>>>
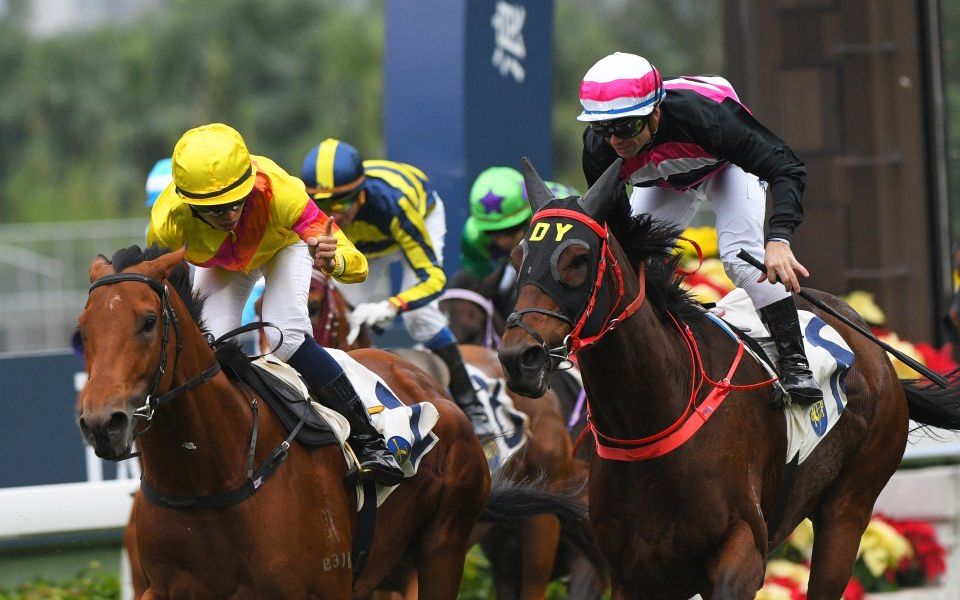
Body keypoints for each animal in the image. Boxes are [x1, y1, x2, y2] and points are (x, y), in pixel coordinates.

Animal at [497, 159, 960, 600]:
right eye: (518, 259)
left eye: (577, 258)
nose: (519, 357)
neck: (651, 419)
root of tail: (871, 344)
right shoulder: (633, 576)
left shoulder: (742, 551)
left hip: (850, 506)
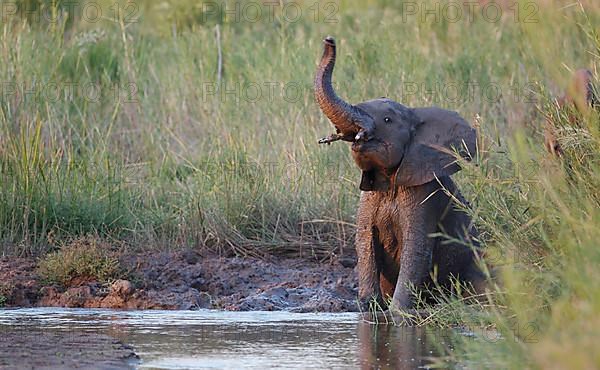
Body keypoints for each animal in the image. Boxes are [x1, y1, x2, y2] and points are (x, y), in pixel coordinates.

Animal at [312, 36, 486, 312]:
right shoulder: (368, 199)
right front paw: (369, 309)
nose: (329, 39)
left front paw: (396, 313)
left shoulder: (426, 196)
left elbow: (415, 250)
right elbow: (365, 243)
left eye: (387, 120)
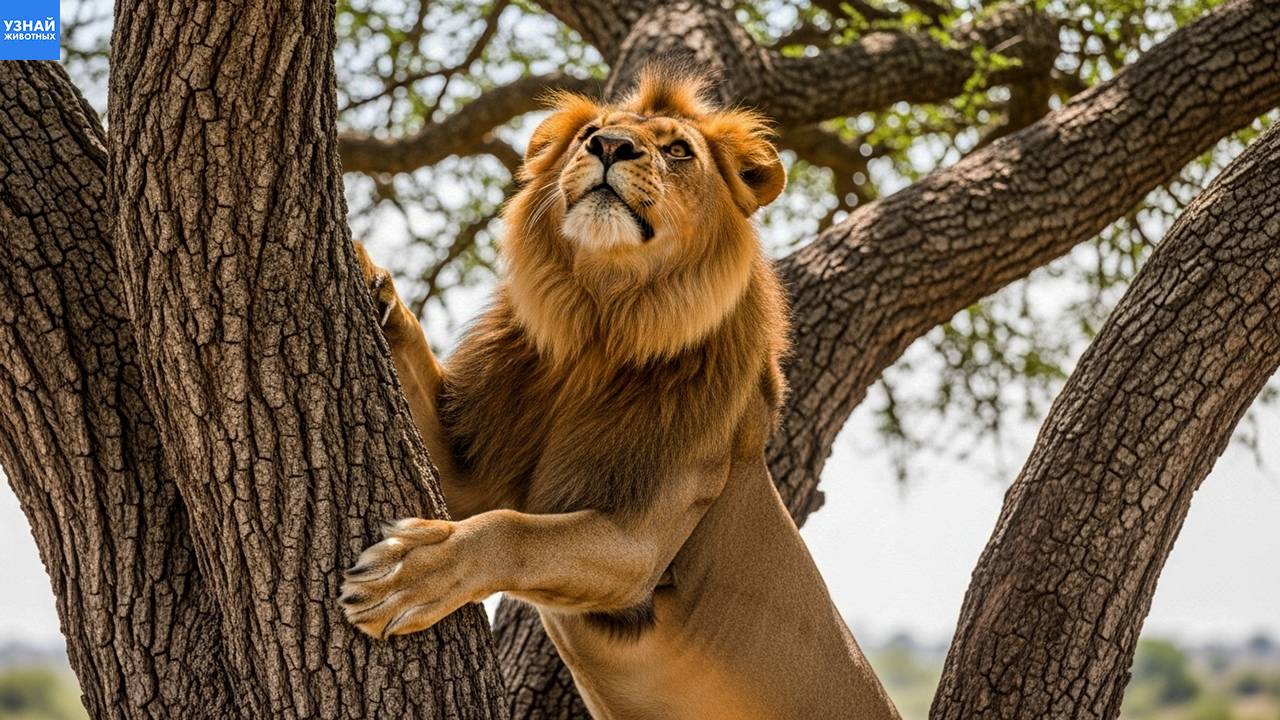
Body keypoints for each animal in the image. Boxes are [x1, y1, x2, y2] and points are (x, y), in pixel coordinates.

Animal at [341, 69, 900, 720]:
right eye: (590, 131)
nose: (609, 146)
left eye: (678, 150)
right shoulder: (466, 473)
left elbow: (514, 532)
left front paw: (406, 574)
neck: (599, 327)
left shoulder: (639, 546)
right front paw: (369, 275)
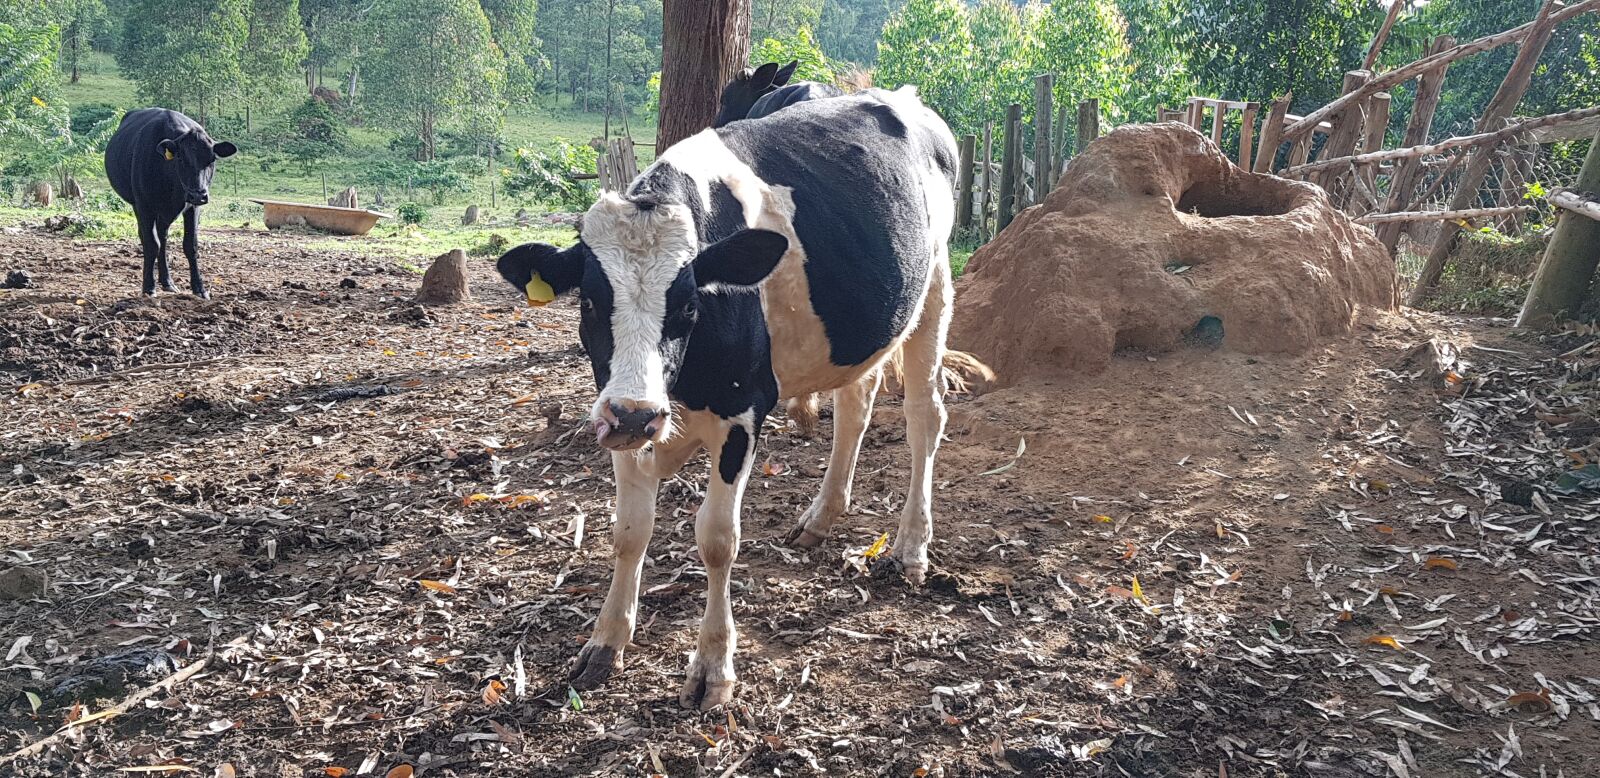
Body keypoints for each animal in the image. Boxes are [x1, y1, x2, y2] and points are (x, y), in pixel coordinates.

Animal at [104, 108, 237, 299]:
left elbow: (190, 245)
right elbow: (152, 244)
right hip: (139, 206)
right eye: (181, 159)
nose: (198, 194)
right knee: (148, 238)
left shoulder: (193, 208)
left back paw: (167, 281)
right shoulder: (144, 205)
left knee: (163, 237)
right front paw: (148, 287)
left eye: (212, 160)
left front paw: (199, 288)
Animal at [496, 87, 964, 709]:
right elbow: (628, 532)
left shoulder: (743, 414)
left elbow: (717, 540)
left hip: (934, 287)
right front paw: (606, 640)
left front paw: (713, 666)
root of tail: (900, 96)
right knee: (855, 406)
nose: (637, 415)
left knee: (923, 417)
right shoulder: (619, 417)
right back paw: (821, 517)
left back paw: (911, 547)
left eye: (689, 304)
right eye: (590, 302)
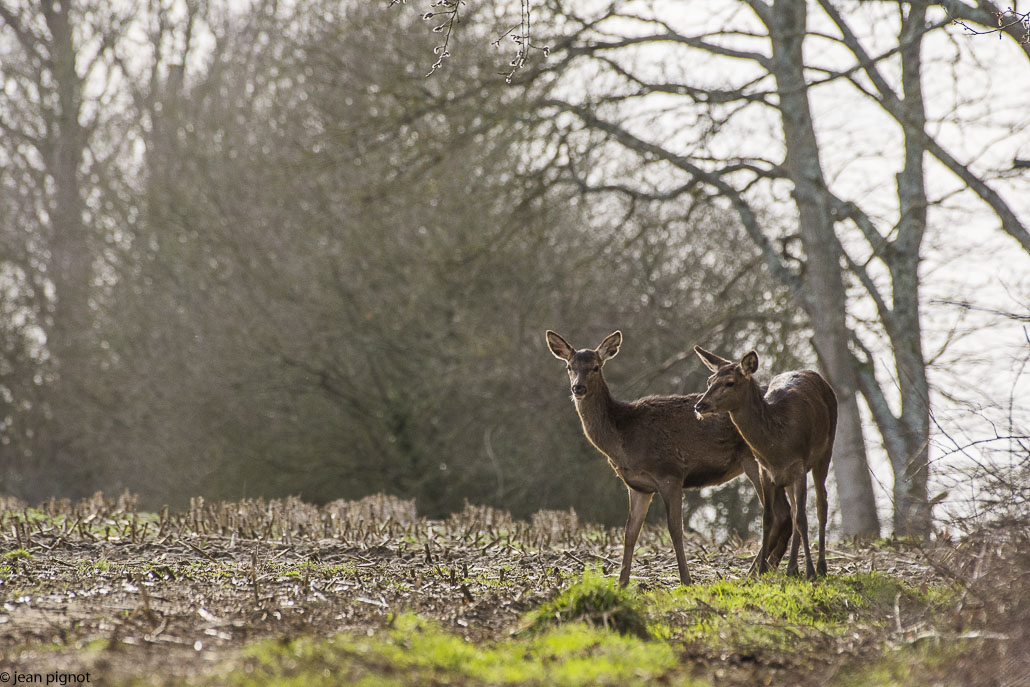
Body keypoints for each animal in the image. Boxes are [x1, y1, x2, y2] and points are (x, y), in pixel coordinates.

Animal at [543, 329, 791, 585]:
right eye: (569, 366)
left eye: (595, 366)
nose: (578, 388)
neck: (622, 438)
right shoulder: (638, 486)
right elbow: (630, 531)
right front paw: (622, 583)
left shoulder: (670, 472)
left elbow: (675, 529)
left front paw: (686, 580)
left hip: (755, 460)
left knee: (778, 514)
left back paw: (754, 572)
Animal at [692, 346, 836, 576]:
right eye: (709, 380)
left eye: (730, 382)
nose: (700, 406)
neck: (777, 446)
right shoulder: (764, 470)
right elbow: (768, 518)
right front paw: (759, 571)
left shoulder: (799, 466)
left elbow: (802, 518)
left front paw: (810, 572)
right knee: (794, 510)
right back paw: (792, 568)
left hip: (825, 451)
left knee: (820, 505)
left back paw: (820, 567)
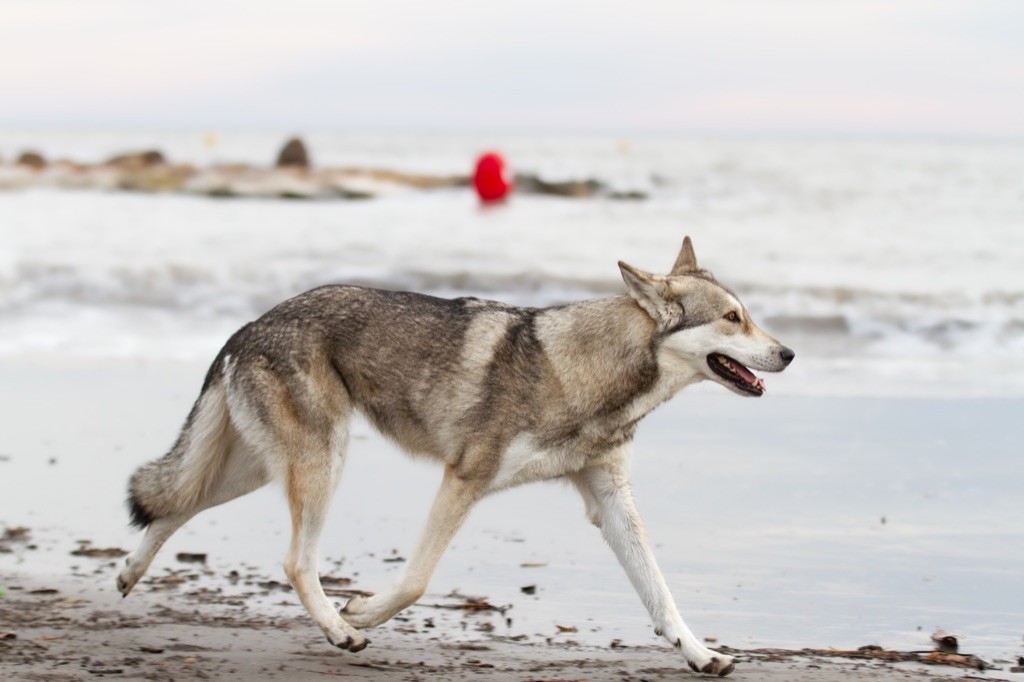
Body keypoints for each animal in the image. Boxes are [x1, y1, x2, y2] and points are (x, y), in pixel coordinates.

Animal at [117, 236, 790, 671]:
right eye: (733, 318)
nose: (787, 353)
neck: (588, 374)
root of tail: (250, 324)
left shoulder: (611, 503)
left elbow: (661, 592)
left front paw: (701, 654)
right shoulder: (463, 479)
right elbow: (416, 581)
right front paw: (362, 613)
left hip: (258, 469)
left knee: (176, 503)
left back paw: (128, 573)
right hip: (318, 465)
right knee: (292, 561)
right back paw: (339, 632)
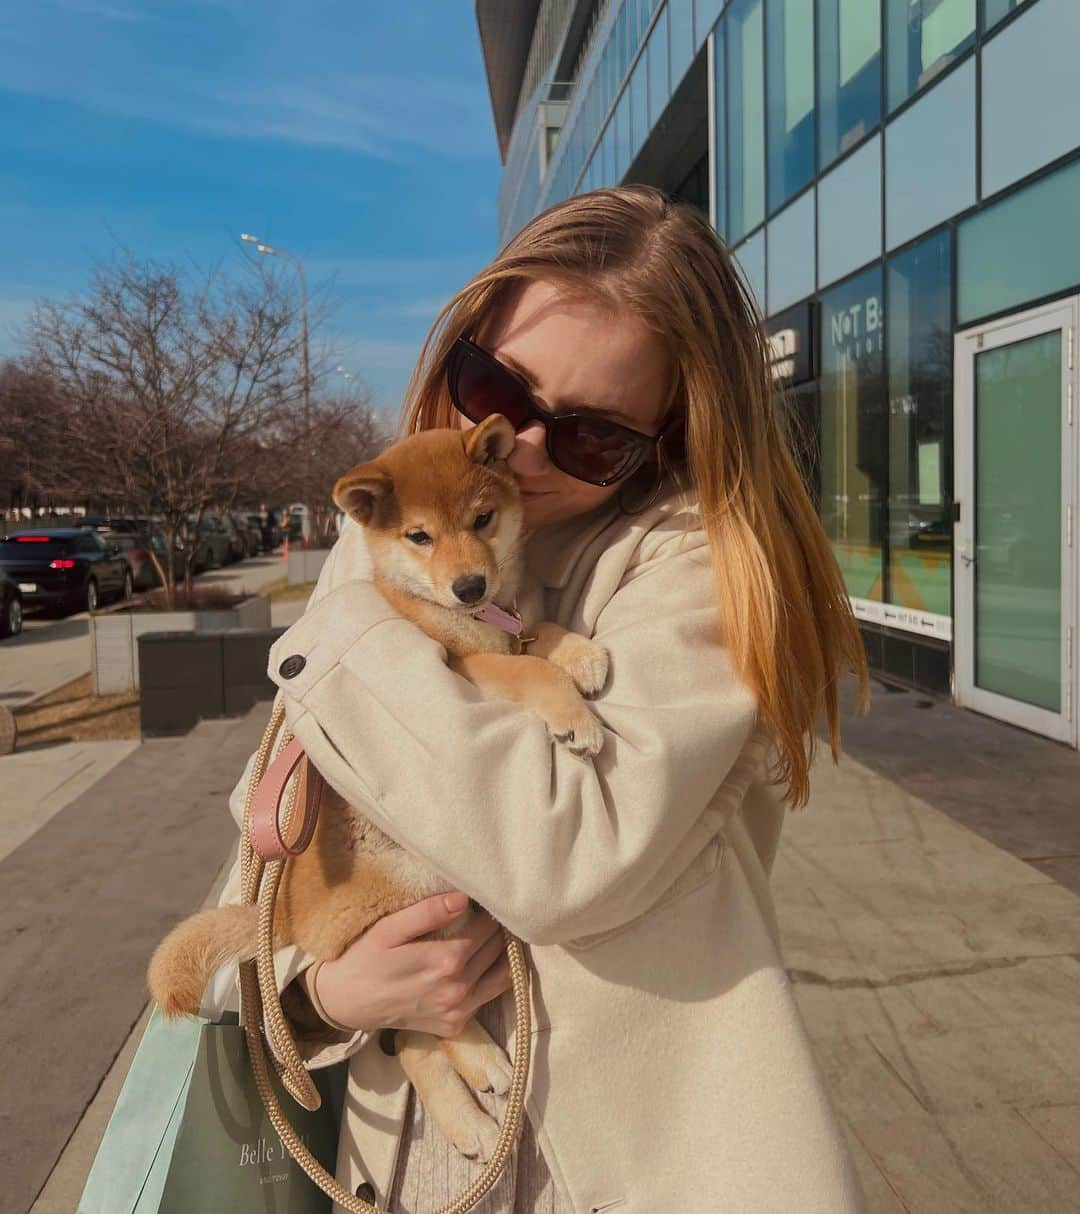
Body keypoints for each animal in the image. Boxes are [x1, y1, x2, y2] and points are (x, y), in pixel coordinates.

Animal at [147, 420, 609, 1165]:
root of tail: (285, 923)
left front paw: (582, 652)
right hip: (416, 899)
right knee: (417, 1032)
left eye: (482, 519)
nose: (470, 584)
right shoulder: (462, 667)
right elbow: (528, 672)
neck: (472, 618)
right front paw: (574, 715)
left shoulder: (512, 626)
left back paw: (482, 1073)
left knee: (418, 1032)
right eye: (419, 536)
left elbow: (540, 636)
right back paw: (475, 1106)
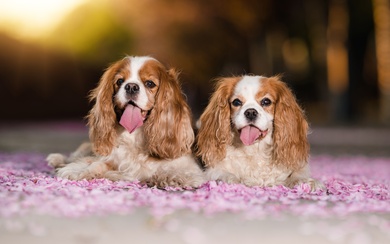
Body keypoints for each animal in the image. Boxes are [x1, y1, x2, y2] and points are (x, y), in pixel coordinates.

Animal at [47, 55, 204, 189]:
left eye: (150, 83)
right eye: (120, 81)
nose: (131, 86)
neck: (135, 136)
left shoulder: (191, 168)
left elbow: (173, 172)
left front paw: (168, 177)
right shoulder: (110, 158)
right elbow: (96, 163)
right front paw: (80, 170)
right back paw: (57, 159)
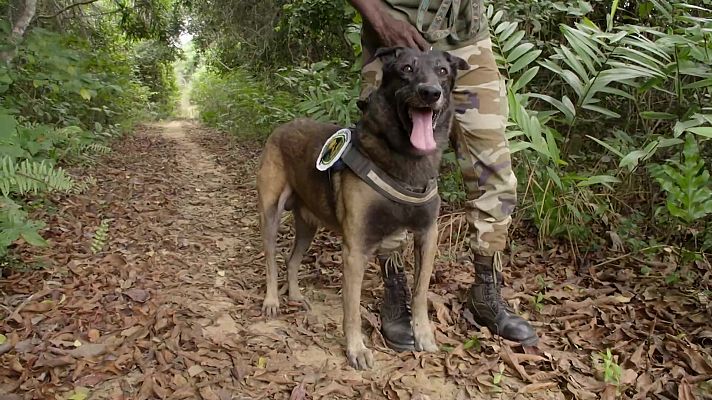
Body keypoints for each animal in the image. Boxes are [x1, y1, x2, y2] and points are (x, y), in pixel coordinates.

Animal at [256, 46, 468, 368]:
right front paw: (356, 349)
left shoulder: (427, 235)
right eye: (406, 68)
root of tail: (282, 127)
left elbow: (420, 292)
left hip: (308, 226)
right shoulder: (355, 250)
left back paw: (294, 296)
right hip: (271, 215)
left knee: (292, 261)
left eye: (442, 71)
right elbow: (352, 309)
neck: (405, 161)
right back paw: (272, 301)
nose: (430, 92)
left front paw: (423, 334)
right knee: (270, 260)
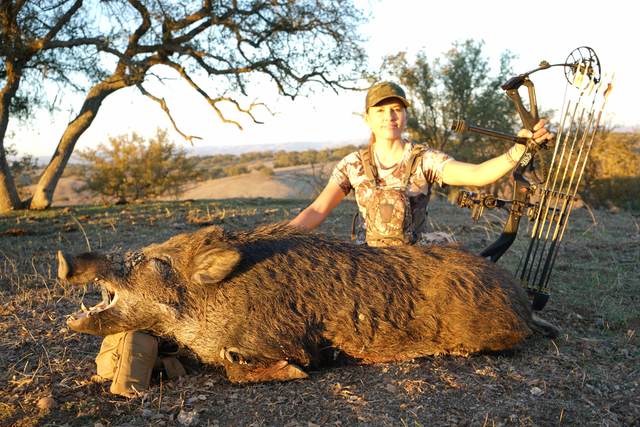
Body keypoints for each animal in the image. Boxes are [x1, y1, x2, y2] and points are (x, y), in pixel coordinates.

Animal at [58, 223, 558, 383]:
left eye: (159, 261)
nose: (67, 258)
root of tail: (524, 302)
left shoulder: (284, 339)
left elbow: (237, 368)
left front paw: (293, 373)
<<<
All of the data is to be transcribed exactly, with images omitted.

Body keypoints for each animal in the image. Boxes are [x1, y1, x2, y2] and points are (x, y), in pixel coordinates.

Animal at [497, 159, 960, 600]:
right eye: (518, 259)
left eye: (577, 258)
nose: (519, 357)
neck: (651, 419)
root of tail: (871, 344)
right shoulder: (633, 576)
left shoulder: (742, 551)
left hip: (850, 506)
Body keypoints for each animal in the image. Boxes are [x1, y1, x2, y2] and points are (x, y), in pixel coordinates.

Animal at [312, 36, 486, 312]:
right shoulder: (368, 199)
right front paw: (369, 309)
nose: (329, 39)
left front paw: (396, 313)
left shoulder: (426, 196)
left elbow: (415, 250)
right elbow: (365, 243)
left eye: (387, 120)
Body keypoints for each animal in the image. Boxes are [x1, y1, x2, y2] and points are (x, y), in pixel coordinates.

Animal at [341, 69, 900, 720]:
right eye: (590, 131)
nose: (609, 146)
left eye: (678, 150)
right shoulder: (466, 473)
left elbow: (514, 532)
left front paw: (406, 574)
neck: (599, 327)
left shoulder: (639, 546)
right front paw: (369, 275)
Body keypoints for each animal in the image. Boxes are [x1, y1, x2, y2] and points are (x, y), in pixel coordinates.

Animal at [104, 108, 237, 299]:
left elbow: (190, 245)
right elbow: (152, 244)
right hip: (139, 206)
right eye: (181, 159)
nose: (198, 194)
right knee: (148, 238)
left shoulder: (193, 208)
left back paw: (167, 281)
right shoulder: (144, 205)
left knee: (163, 237)
right front paw: (148, 287)
left eye: (212, 160)
left front paw: (199, 288)
Animal at [496, 87, 964, 709]:
right elbow: (628, 532)
left shoulder: (743, 414)
left elbow: (717, 540)
left hip: (934, 287)
right front paw: (606, 640)
left front paw: (713, 666)
root of tail: (900, 96)
right knee: (855, 406)
nose: (637, 415)
left knee: (923, 417)
right shoulder: (619, 417)
right back paw: (821, 517)
left back paw: (911, 547)
left eye: (689, 304)
right eye: (590, 302)
Body keypoints for each animal in the image. Boxes are [x1, y1, x2, y2] and points are (x, y), in pixel coordinates.

Animal at [543, 329, 791, 585]:
right eye: (569, 366)
left eye: (595, 366)
nose: (578, 388)
neck: (622, 438)
right shoulder: (638, 486)
right elbow: (630, 531)
right front paw: (622, 583)
left shoulder: (670, 472)
left elbow: (675, 529)
left front paw: (686, 580)
left hip: (755, 460)
left knee: (778, 514)
left back paw: (754, 572)
Animal at [692, 346, 836, 576]:
right eye: (709, 380)
left eye: (730, 382)
nose: (700, 406)
neck: (777, 446)
right shoulder: (764, 470)
right elbow: (768, 518)
right front paw: (759, 571)
left shoulder: (799, 466)
left elbow: (802, 518)
left front paw: (810, 572)
right knee: (794, 510)
right back paw: (792, 568)
left hip: (825, 451)
left knee: (820, 505)
left back paw: (820, 567)
Body keypoints for each animal in the image. Boxes are [x1, y1, x2, y2] and points are (x, y), in pixel coordinates.

Animal at [117, 236, 790, 671]:
right eye: (733, 318)
nose: (787, 353)
neck: (588, 374)
root of tail: (250, 324)
left shoulder: (611, 503)
left elbow: (661, 592)
left front paw: (701, 654)
right shoulder: (463, 479)
right elbow: (416, 581)
right front paw: (362, 613)
left hip: (258, 469)
left knee: (176, 503)
left back paw: (128, 573)
right hip: (318, 465)
right knee: (292, 561)
right back paw: (339, 632)
Body keypoints for each animal in the image. Boxes are [x1, y1, x2, y2] and points are (x, y), in pixel coordinates.

Animal at [147, 420, 609, 1165]:
root of tail: (285, 923)
left front paw: (582, 652)
right hip: (416, 899)
right knee: (417, 1032)
left eye: (482, 519)
nose: (470, 584)
right shoulder: (462, 667)
right elbow: (528, 672)
neck: (472, 618)
right front paw: (574, 715)
left shoulder: (512, 626)
left back paw: (482, 1073)
left knee: (418, 1032)
right eye: (419, 536)
left elbow: (540, 636)
right back paw: (475, 1106)
Body keypoints for each animal in the image. Boxes are [x1, y1, x2, y2] and points are (x, y), in pixel coordinates.

Animal at [47, 55, 204, 189]:
left eye: (150, 83)
right eye: (120, 81)
nose: (131, 86)
neck: (135, 136)
left shoulder: (191, 168)
left elbow: (173, 172)
left front paw: (168, 177)
right shoulder: (110, 158)
right elbow: (96, 163)
right front paw: (80, 170)
right back paw: (57, 159)
Body keypoints for each animal in the image. Boxes are [x1, y1, x2, y2] and points are (x, y), in pixel coordinates.

Animal at [256, 46, 468, 368]:
right front paw: (356, 349)
left shoulder: (427, 235)
right eye: (406, 68)
root of tail: (282, 127)
left elbow: (420, 292)
left hip: (308, 226)
right shoulder: (355, 250)
left back paw: (294, 296)
right hip: (271, 215)
left knee: (292, 261)
left eye: (442, 71)
right elbow: (352, 309)
neck: (405, 161)
right back paw: (272, 301)
nose: (430, 92)
left front paw: (423, 334)
right knee: (270, 260)
Body keypoints for each animal in the image. Boxes are [x1, y1, x2, y2] and points are (x, y), in pixel coordinates.

Animal at [58, 223, 558, 383]:
left eye: (159, 261)
nose: (67, 258)
root of tail: (524, 302)
left shoulder: (284, 339)
left elbow: (237, 368)
left front paw: (293, 373)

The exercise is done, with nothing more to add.